Si elle est plus forte, elle produit sur la Lumière du regard le même effet que l’obscurité. Il ne voit alors plus qu’elle, de même que la vue ne perçoit dans l’obscurité profonde que l’obscurité. Il faut une Lumière modérée pour que la vue perçoive la Lumière et les choses qu’elle lui montre.

Si l’ascension avait eu lieu de jour, la vision des signes n’aurait pas eu de sens pour celui qui entend ce récit, car ceci va de soi. C’est pourquoi le voyage eut lieu la nuit. » »

[Le dévoilement des effets du voyage, ibn ‘Arabi]

En tant que musulman et dont la recherche de Science est une obligation selon le hadith : « La recherche de la science est une obligation pour tout musulman » [Déclaré comme authentique par as Suyuti, as Sakhawiy et le hafiz al Ghumariy].

Il va de soi que la Connaissance de son Seigneur est l’obligation suprême du musulman. Celui donc qui cherche à se conformer à l’injonction du Prophète (sws) qui nous est faite dans ce hadith, devra en premier lieu rechercher cette Lumière qui lui permettra d’accéder aux secrets de la Divinité.

Certains de nos détracteurs nous avancent généralement l’argument selon lequel le cheminement vers Allah peut se passer de Vision… Que la Contemplation n’est pas à rechercher dans le cheminement mais Allah. Qu’en cherchant la Vision de la Lumière mohammadienne, nous cherchons des sensations fortes ! As staghfirullah…

Nous pouvons premièrement répondre de manière assez simple suite à cet exposé :

La recherche de la Vision du Prophète (sws) est indispensable pour atteindre Allah. Et donc, lorsque nous cherchons la Vision de la Lumière, nous ne cherchons rien d’autre que le Prophète. (sws). La voie blanche (al-Mahajjat ul-bayda’) qui nous mènera à Allah ta’ala.

Ensuite, en guise de conclusion de ce texte et afin de clore le débat à propos de ce sujet avec ces frères, voici les paroles de l’Imâm ‘Abd Ur Rahmân Ibn Khaldûn Al Hadramî (qu’Allâh l’augmente en degrés), à propos du cheminement :

« Le combat spirituel (al mujâhadah), la retraite spirituelle (al khalwah) et les litanies (adh dhikr) sont généralement suivis [chez les soufis] par le retrait du voile des sens (kashfu hijâb il hiss).

Le gnostique voit d’autres mondes, invisibles au commun des mortels. L’esprit (ar rûh) fait partie de ces mondes. Pourquoi faut-il que le voile se retire ? C’est parce que, lorsque l’esprit passe de la perception externe à l’interne, il prend le dessus et se renouvelle. La pratique des litanies rituelles est un moyen de faciliter ce processus : elle est comme un aliment pour la croissance de l’âme. L’esprit continue donc à se développer : il savait, maintenant il voit.
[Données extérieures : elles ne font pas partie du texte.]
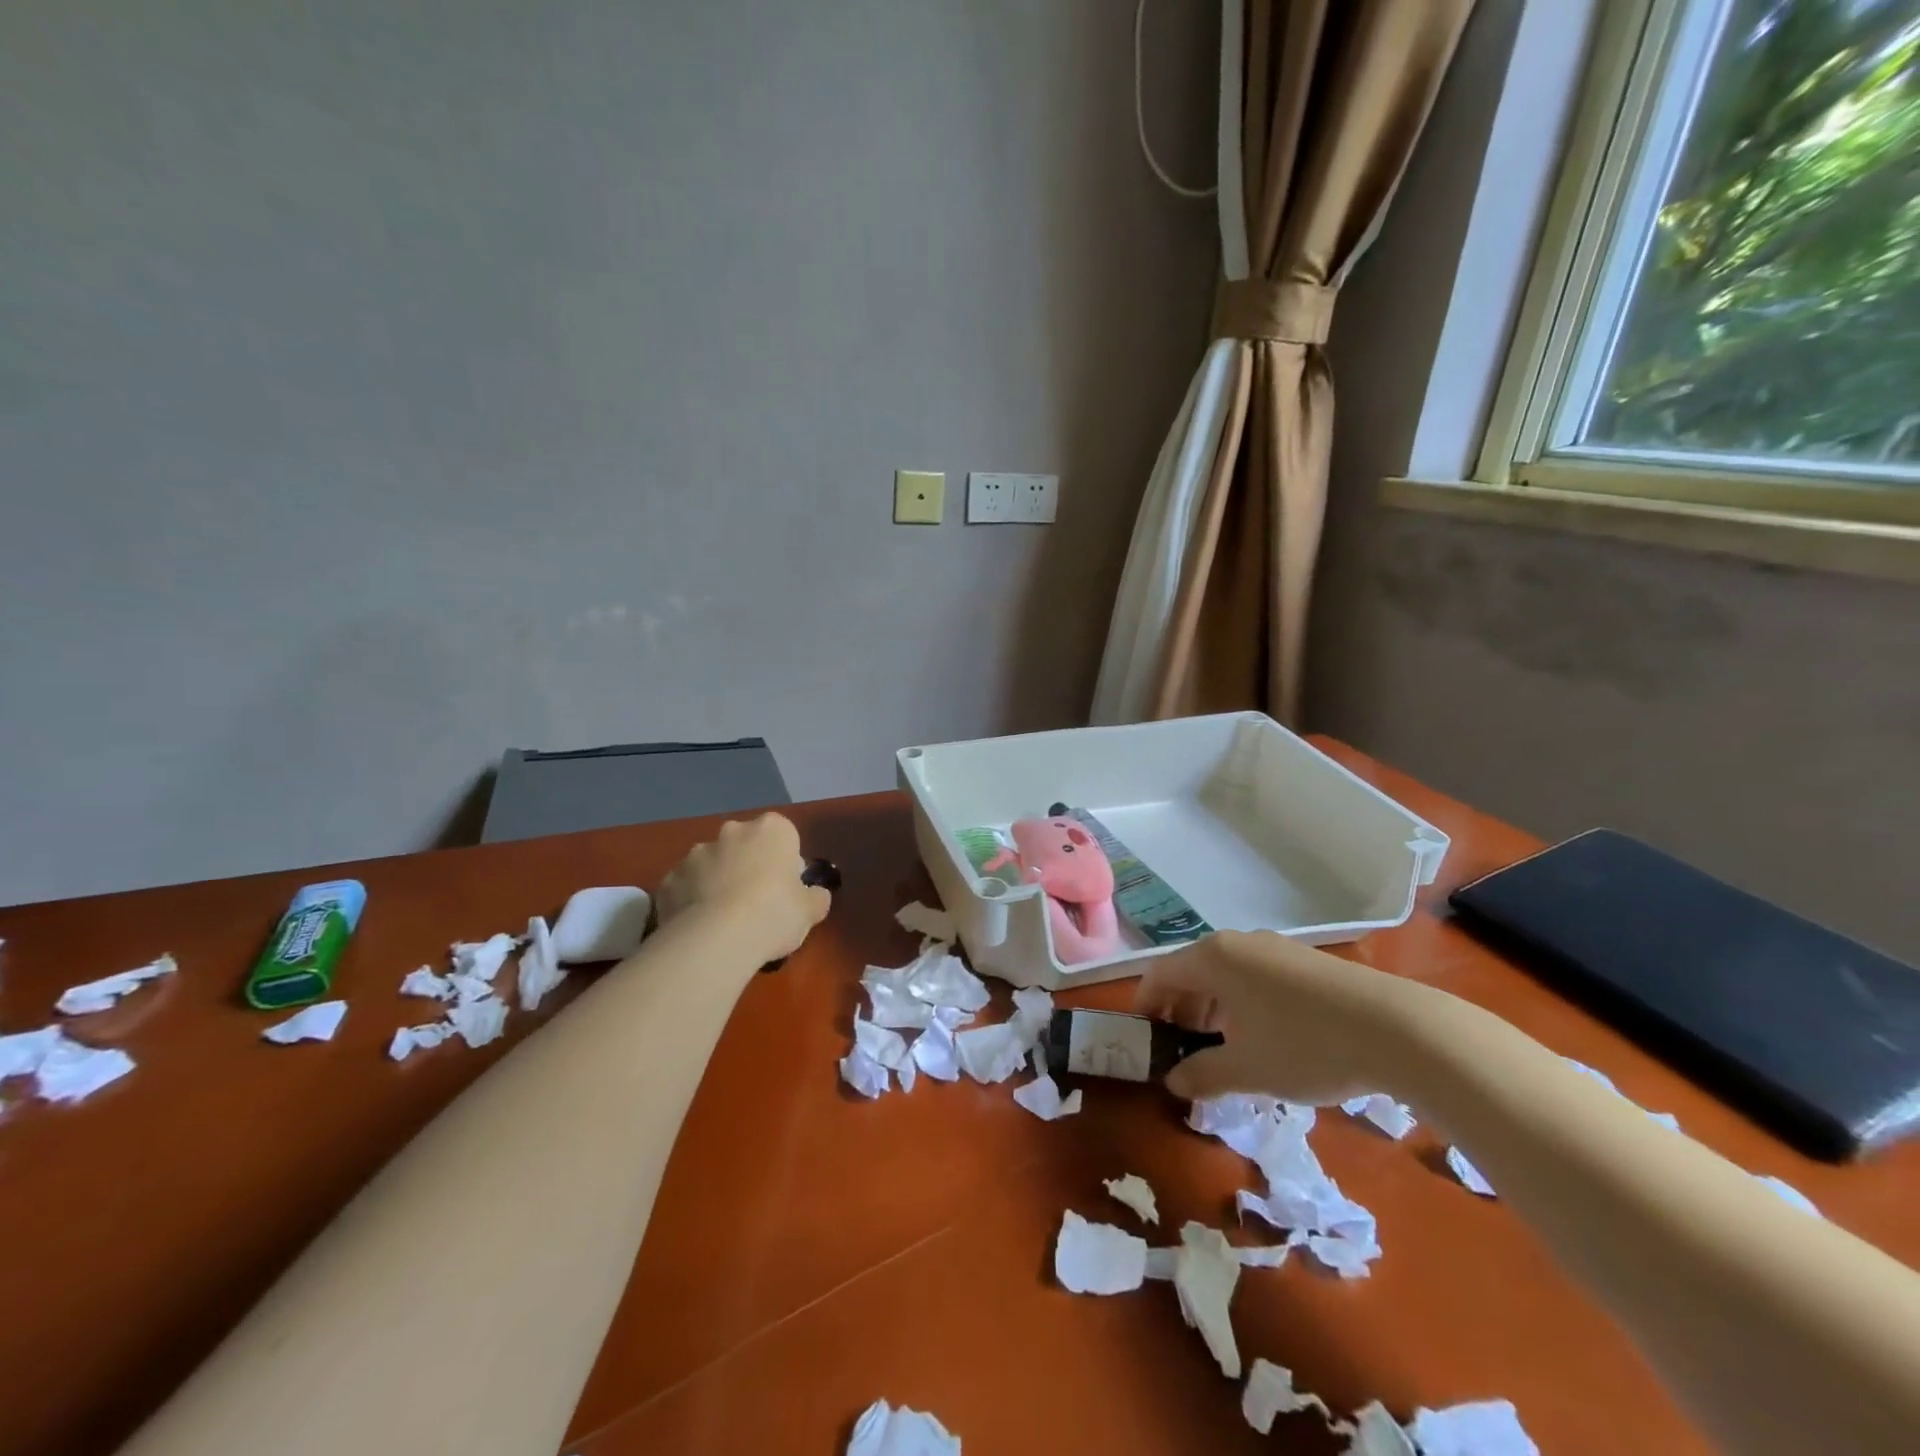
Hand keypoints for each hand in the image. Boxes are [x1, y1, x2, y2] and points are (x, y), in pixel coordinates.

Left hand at [654, 814, 831, 965]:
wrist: (714, 940)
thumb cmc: (773, 914)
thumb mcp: (811, 911)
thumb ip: (815, 897)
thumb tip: (815, 895)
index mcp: (771, 830)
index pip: (784, 835)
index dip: (786, 862)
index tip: (786, 889)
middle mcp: (732, 832)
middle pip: (745, 845)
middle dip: (749, 866)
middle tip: (757, 904)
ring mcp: (695, 854)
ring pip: (713, 864)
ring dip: (718, 882)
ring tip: (725, 922)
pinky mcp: (668, 879)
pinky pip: (686, 887)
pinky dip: (692, 901)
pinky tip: (700, 929)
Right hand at [1133, 930, 1415, 1104]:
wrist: (1400, 1030)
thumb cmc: (1306, 1045)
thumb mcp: (1247, 1069)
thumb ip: (1202, 1075)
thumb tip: (1175, 1082)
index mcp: (1213, 958)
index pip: (1160, 974)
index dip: (1146, 1007)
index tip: (1145, 1041)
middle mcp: (1238, 944)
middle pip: (1191, 972)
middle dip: (1180, 1012)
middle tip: (1182, 1053)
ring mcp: (1274, 949)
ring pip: (1226, 976)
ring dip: (1212, 1010)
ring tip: (1223, 1051)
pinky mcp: (1305, 962)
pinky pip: (1255, 978)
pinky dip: (1243, 1005)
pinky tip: (1264, 1040)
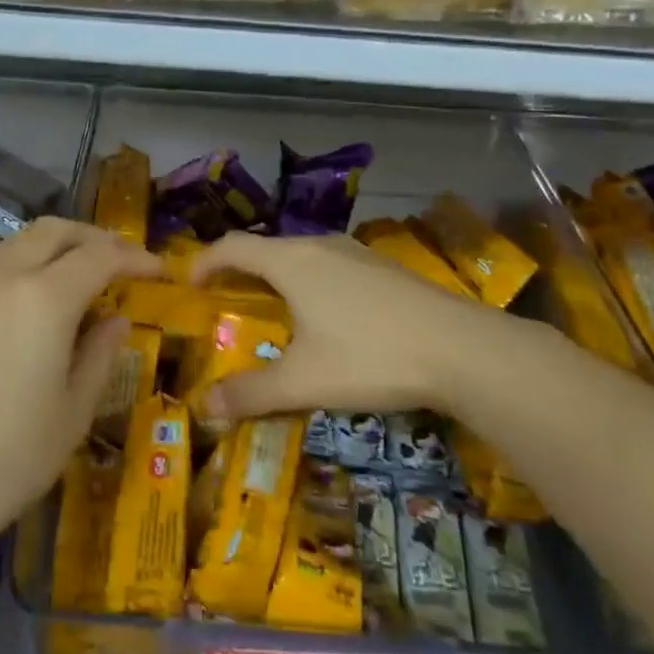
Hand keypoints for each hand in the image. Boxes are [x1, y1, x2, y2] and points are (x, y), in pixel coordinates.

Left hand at [0, 218, 160, 570]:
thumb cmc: (7, 460)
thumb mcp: (72, 413)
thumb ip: (99, 355)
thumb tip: (115, 320)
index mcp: (43, 297)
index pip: (100, 256)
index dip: (134, 257)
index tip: (159, 270)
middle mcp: (0, 277)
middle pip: (53, 231)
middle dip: (93, 237)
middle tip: (119, 261)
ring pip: (15, 245)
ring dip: (53, 250)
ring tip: (75, 281)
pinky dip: (19, 271)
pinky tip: (24, 310)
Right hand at [190, 231, 548, 421]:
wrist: (463, 349)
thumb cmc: (371, 356)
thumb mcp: (305, 381)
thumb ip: (252, 393)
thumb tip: (206, 406)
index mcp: (292, 262)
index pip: (235, 247)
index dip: (206, 261)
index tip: (190, 282)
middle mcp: (322, 246)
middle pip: (269, 248)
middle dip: (241, 270)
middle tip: (226, 299)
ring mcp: (358, 254)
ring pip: (304, 256)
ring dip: (279, 275)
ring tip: (272, 306)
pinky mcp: (386, 269)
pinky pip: (332, 266)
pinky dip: (311, 282)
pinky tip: (327, 315)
Le voile de la perception sensorielle s’écarte et l’âme accomplit son existence, essentielle, qui n’est autre que la perception. L’esprit est alors prêt à recevoir les dons divins, les sciences mystiques (al laduniyyah) et les bienfaits d’Allâh. »

[Al Muqaddimah de l’Imâm Ibn Khaldûn]

Wa Allahu ‘alam.

Qu’Allah nous pardonne nos manquements, nos erreurs, qu’Il nous sauve de nous-même, qu’Il fasse en sorte que nous ne nous préoccupons que de Lui et qu’il bénisse et sanctifie le secret de notre Shaykh Mohamed Faouzi al-Karkari.